Some tools intentionally do not satisfy parts of the standard because the standard does not apply to their category. Lazygit is interactive on purpose — it is a TUI. find does not emit JSON because POSIX utilities don't. Holding these tools to checks that punish their core design produces a misleading score and a hostile leaderboard.

anc v0.1.3 exposes four exception categories via --audit-profile. The exact suppression set lives in SUPPRESSION_TABLE in the CLI source and is the contract this site renders against:

Category Suppresses Use when...
human-tui P1 non-interactive variants + P6 SIGPIPE Tool's primary mode is an interactive terminal UI (e.g., lazygit). TUIs intercept the TTY by design and install their own signal handlers.
file-traversal (no checks suppressed in v0.1.3) Tool emits filenames as its output protocol (fd, find). Today the applicability filter on subcommand-shape checks already produces the right Skip outcome; the table entry is reserved for future checks.
posix-utility P1 non-interactive variants Tool predates structured output and follows POSIX conventions (grep, awk). The no-prompt MUST is satisfied vacuously by the stdin protocol.
diagnostic-only P5 dry-run Tool is read-only by design (nvidia-smi, lsof). Read-write-distinction and force-yes are still uncovered in v0.1.3.

When a tool is scored under an audit profile, the suppressed checks still appear on the per-tool page, tagged N/A by category with a pointer to the profile that excluded them. The reader sees what was excluded and why; the checks are not silently removed.

Every audit-profile change is a registry change, reviewed in the open. There is no per-tool override that does not show its work.

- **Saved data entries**
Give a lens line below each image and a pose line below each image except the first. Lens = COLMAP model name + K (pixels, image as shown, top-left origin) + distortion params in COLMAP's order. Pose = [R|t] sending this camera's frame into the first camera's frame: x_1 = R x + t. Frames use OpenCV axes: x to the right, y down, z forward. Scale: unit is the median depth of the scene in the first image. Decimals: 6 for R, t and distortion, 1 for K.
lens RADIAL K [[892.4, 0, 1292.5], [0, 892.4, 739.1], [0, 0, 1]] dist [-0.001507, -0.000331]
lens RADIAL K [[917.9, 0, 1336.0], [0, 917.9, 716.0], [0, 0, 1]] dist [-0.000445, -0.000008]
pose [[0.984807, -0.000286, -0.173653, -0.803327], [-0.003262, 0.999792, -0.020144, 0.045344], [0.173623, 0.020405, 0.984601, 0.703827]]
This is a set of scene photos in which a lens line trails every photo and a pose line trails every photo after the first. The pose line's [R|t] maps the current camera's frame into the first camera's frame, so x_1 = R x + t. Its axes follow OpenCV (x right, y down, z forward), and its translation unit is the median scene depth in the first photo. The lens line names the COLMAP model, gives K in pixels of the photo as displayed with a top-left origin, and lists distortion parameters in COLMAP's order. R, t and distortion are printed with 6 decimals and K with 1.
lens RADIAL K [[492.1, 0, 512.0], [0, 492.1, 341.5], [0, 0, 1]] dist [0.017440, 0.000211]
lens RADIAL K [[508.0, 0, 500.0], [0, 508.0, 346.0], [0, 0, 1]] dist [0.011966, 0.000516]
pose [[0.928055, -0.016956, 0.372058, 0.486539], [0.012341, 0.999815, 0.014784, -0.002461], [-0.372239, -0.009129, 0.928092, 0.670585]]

- **WHAT IS EXPECTED**
Resume the passage on anc audit profiles from its final sentence onward.

- **TASK RESULT**
Profiles applied to the current registry

Tool Profile Why
lazygit human-tui Git TUI — primary mode is full-screen interactive UI
gitui human-tui Git TUI — parallel project to lazygit
tmux human-tui Terminal multiplexer — bare invocation attaches/starts an interactive session
fzf human-tui Interactive fuzzy-match picker over stdin
broot human-tui Interactive directory-tree browser
yazi human-tui Interactive file manager — full-screen browse is the primary mode
bottom human-tui Interactive process/system monitor (htop-class)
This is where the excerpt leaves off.